**DIRECTIONS**
Tally the lines of the entries below that hold the word "page", and please give only the total.
╭─ DATA IN THIS EXERCISE
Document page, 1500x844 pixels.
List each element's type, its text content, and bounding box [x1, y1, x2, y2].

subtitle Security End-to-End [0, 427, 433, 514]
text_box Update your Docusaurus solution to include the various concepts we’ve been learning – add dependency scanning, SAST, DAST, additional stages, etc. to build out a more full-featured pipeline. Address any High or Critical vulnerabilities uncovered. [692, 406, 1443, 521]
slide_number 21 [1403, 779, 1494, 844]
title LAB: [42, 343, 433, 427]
╰─
╭─ DATA IN THIS EXERCISE
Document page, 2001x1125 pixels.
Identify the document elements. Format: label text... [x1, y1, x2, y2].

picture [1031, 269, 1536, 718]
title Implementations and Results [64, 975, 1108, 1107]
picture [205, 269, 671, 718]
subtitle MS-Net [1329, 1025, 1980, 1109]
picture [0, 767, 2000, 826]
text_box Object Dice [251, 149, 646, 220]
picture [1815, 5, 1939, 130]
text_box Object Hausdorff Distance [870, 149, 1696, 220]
╰─
**PROBLEM SOLUTION**
2